Take the lines below between the one holding "Serve as an" and the one holding "COMMITTING TO DOUBLE DROP-IN CENTERS", inclusive, and copy them exactly. Add nothing.

(Saved entries)
BEGIN

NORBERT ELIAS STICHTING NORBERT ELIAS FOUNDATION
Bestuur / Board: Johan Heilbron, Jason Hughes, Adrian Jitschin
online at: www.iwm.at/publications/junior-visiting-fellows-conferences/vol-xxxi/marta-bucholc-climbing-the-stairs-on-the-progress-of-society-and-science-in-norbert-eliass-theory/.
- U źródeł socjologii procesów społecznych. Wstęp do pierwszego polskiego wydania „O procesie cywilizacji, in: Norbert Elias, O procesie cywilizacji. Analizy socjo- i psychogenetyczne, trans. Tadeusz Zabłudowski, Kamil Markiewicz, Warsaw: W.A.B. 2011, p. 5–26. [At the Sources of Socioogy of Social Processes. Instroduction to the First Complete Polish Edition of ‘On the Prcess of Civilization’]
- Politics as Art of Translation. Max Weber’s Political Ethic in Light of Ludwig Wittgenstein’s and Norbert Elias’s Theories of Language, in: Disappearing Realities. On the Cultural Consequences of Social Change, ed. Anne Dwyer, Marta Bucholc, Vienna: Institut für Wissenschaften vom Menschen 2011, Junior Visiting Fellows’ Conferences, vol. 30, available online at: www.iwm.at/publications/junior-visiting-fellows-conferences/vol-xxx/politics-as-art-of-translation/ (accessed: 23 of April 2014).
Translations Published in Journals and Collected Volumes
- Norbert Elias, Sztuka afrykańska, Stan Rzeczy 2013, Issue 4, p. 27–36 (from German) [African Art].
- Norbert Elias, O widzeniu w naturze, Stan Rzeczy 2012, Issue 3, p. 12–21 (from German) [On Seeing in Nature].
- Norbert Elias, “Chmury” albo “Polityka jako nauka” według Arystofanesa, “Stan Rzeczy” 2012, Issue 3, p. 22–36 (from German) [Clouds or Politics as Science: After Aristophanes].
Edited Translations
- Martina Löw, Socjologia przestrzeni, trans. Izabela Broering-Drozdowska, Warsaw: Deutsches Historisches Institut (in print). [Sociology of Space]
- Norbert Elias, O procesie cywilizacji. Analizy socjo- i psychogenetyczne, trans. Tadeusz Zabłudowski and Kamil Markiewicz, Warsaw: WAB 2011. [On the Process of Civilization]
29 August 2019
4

END
BEGIN

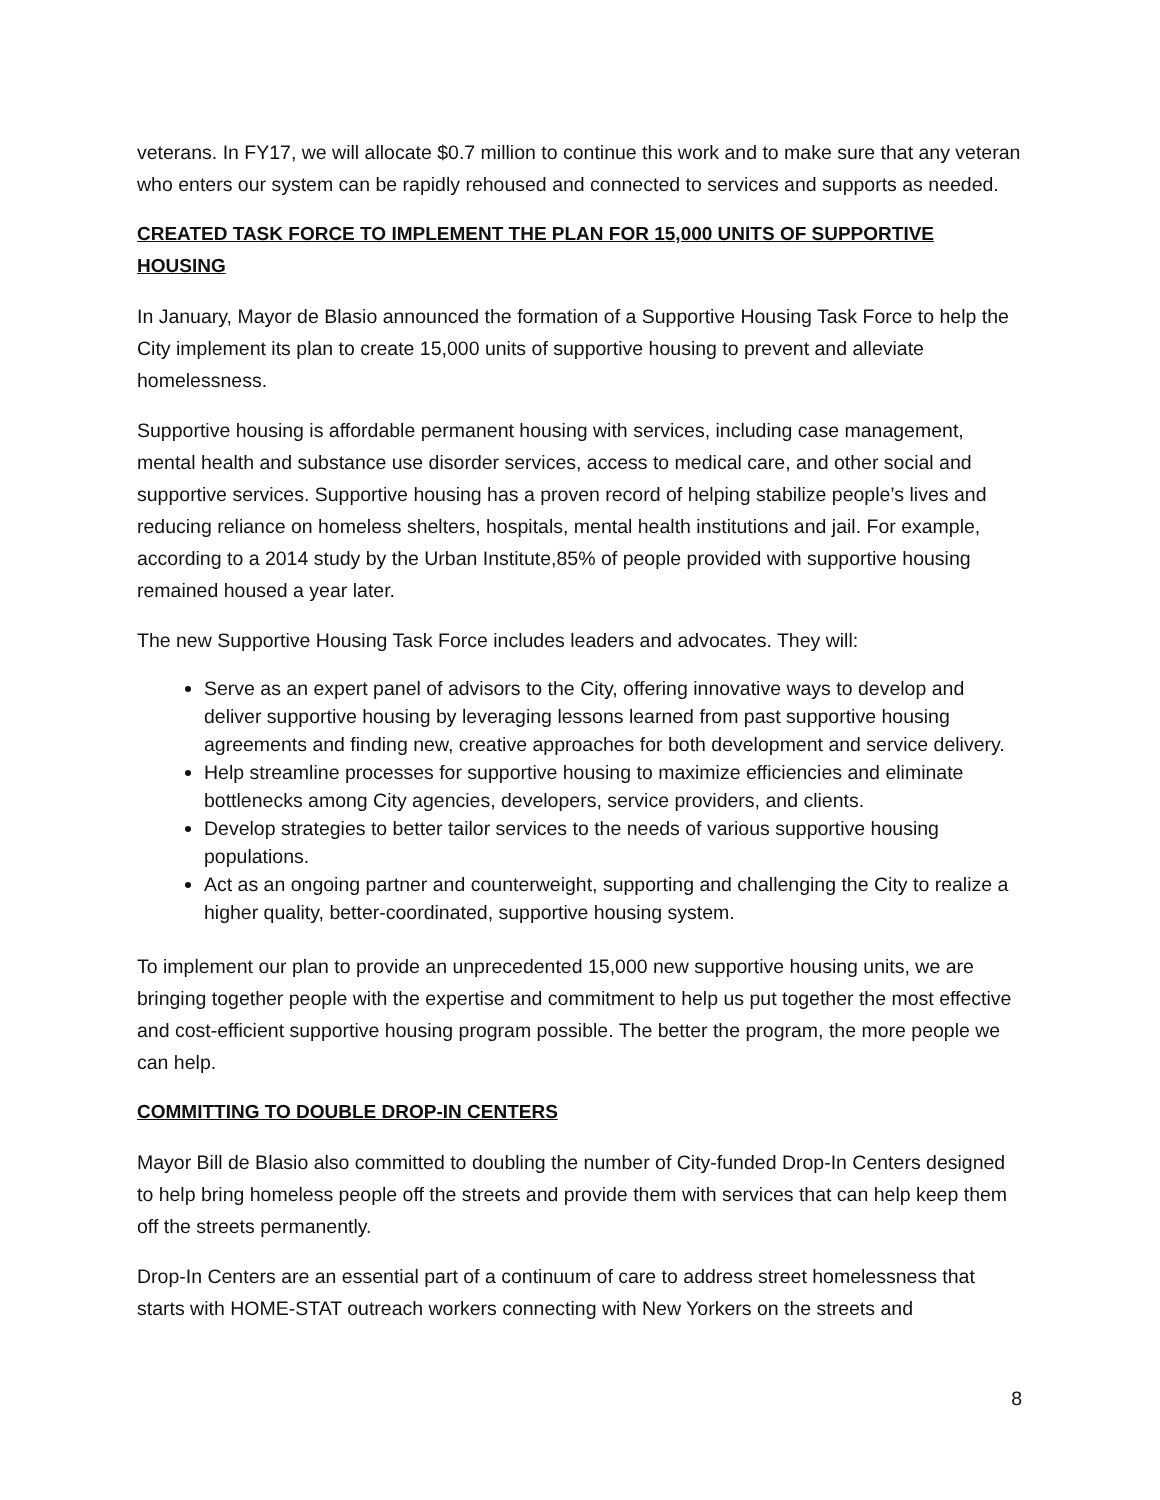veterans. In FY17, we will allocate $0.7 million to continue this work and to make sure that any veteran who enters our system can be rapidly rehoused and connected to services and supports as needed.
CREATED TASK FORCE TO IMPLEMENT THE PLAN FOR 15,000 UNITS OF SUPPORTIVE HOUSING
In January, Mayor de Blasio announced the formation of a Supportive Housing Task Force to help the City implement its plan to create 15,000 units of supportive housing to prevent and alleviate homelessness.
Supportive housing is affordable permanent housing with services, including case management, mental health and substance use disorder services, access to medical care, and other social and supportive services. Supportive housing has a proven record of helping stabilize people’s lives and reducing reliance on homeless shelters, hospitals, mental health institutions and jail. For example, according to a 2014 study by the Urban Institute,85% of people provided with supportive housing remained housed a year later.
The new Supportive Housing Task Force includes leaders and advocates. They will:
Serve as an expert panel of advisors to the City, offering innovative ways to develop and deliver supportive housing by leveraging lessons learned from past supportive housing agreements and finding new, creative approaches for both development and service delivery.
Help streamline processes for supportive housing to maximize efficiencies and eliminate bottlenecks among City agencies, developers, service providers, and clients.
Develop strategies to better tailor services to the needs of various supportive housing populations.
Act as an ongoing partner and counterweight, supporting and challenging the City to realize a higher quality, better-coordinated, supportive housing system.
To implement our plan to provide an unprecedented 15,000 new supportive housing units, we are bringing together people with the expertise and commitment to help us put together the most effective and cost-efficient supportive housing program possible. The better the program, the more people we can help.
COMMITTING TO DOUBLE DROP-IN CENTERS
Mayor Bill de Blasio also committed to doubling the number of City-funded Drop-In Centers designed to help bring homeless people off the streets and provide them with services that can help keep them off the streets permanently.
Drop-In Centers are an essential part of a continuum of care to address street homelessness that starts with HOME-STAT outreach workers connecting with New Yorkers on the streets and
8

END
BEGIN

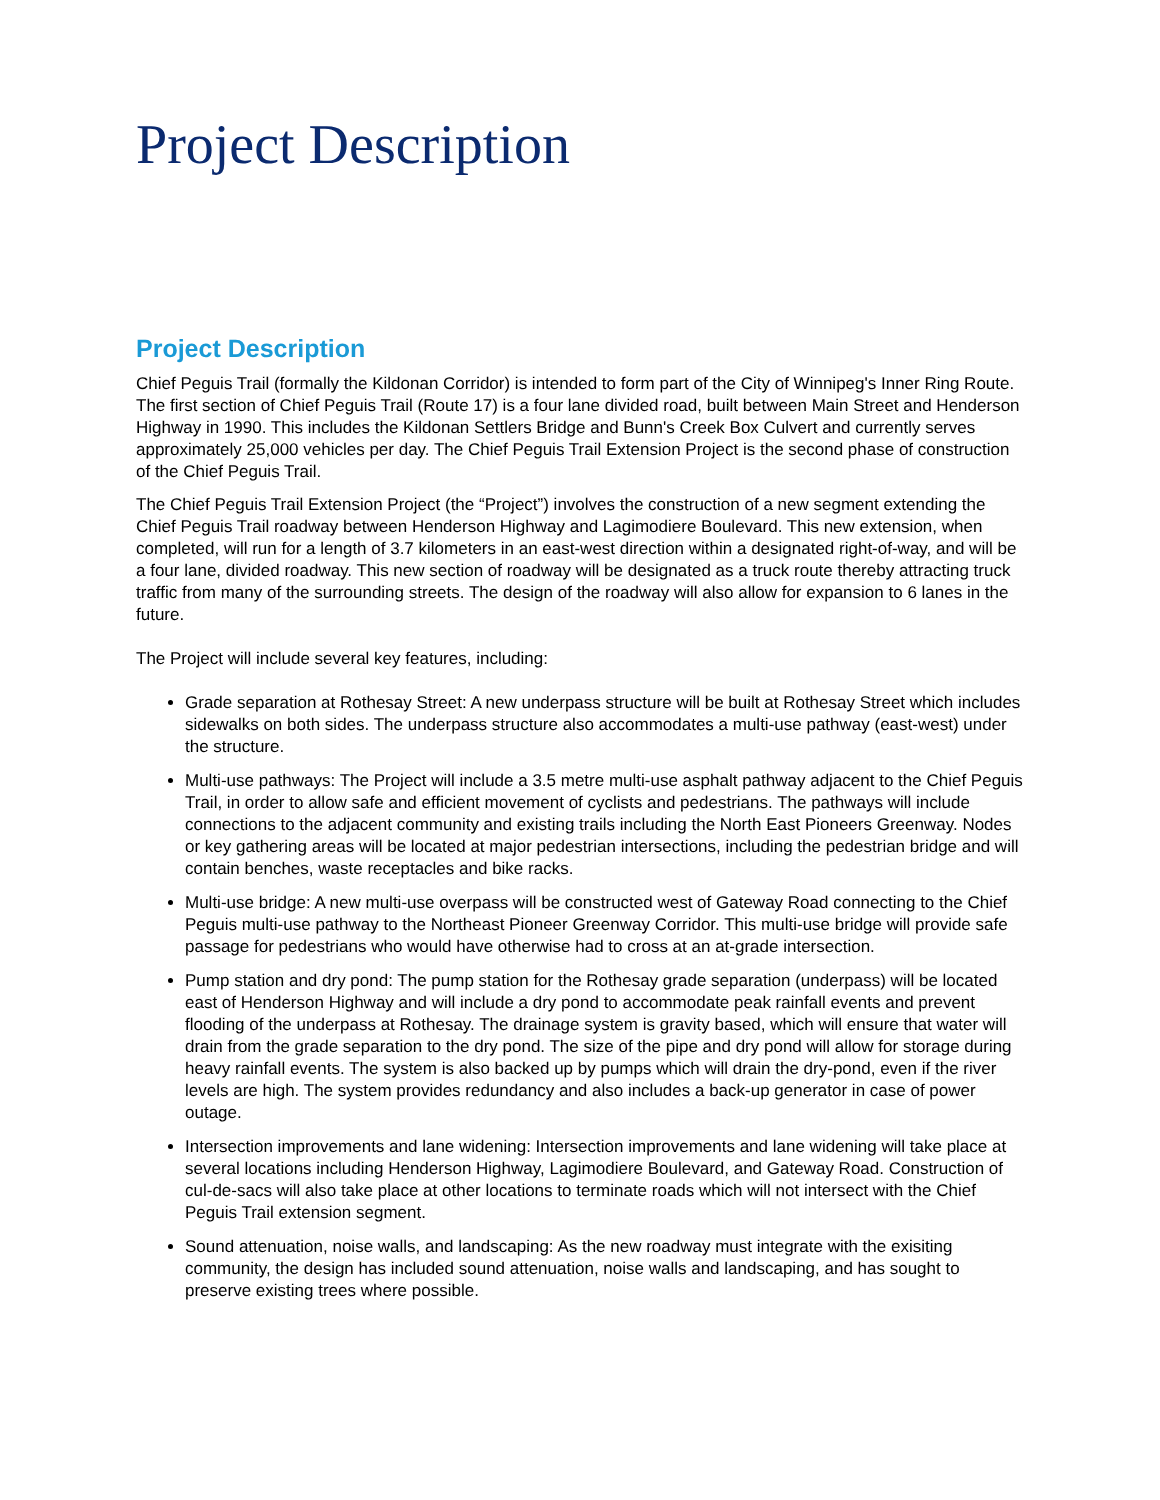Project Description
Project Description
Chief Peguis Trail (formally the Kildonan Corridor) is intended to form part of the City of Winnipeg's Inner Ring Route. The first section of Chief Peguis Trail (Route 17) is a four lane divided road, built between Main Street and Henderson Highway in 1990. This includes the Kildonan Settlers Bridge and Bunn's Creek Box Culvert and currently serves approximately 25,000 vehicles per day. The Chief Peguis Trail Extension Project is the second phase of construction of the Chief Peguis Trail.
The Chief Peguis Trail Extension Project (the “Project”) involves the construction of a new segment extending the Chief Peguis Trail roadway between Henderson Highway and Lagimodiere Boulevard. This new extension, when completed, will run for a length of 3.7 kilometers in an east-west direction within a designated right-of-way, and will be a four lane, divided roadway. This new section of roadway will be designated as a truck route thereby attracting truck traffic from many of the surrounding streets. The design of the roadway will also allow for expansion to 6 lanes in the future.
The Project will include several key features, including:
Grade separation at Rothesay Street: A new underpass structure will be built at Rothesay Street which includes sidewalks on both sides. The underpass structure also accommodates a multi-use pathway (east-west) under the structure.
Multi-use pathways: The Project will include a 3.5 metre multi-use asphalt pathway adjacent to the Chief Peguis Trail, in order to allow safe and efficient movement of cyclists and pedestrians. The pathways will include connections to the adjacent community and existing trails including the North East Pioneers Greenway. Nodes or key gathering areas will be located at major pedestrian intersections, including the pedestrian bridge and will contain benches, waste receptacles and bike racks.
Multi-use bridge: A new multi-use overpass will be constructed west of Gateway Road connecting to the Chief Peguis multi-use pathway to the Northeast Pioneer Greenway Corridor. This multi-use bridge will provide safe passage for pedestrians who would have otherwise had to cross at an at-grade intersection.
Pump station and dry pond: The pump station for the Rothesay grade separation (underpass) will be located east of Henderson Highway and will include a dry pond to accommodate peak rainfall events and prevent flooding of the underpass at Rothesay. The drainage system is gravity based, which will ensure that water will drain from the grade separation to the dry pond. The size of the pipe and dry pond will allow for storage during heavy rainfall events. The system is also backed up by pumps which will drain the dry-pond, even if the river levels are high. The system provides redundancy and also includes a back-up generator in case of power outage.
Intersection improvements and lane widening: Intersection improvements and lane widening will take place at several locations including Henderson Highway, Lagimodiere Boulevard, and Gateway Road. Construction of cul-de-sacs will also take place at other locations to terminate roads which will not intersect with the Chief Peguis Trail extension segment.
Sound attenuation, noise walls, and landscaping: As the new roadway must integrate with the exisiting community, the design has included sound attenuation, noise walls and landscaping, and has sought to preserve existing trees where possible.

END

**Written solution**:
Serve as an expert panel of advisors to the City, offering innovative ways to develop and deliver supportive housing by leveraging lessons learned from past supportive housing agreements and finding new, creative approaches for both development and service delivery.
Help streamline processes for supportive housing to maximize efficiencies and eliminate bottlenecks among City agencies, developers, service providers, and clients.
Develop strategies to better tailor services to the needs of various supportive housing populations.
Act as an ongoing partner and counterweight, supporting and challenging the City to realize a higher quality, better-coordinated, supportive housing system.
To implement our plan to provide an unprecedented 15,000 new supportive housing units, we are bringing together people with the expertise and commitment to help us put together the most effective and cost-efficient supportive housing program possible. The better the program, the more people we can help.
COMMITTING TO DOUBLE DROP-IN CENTERS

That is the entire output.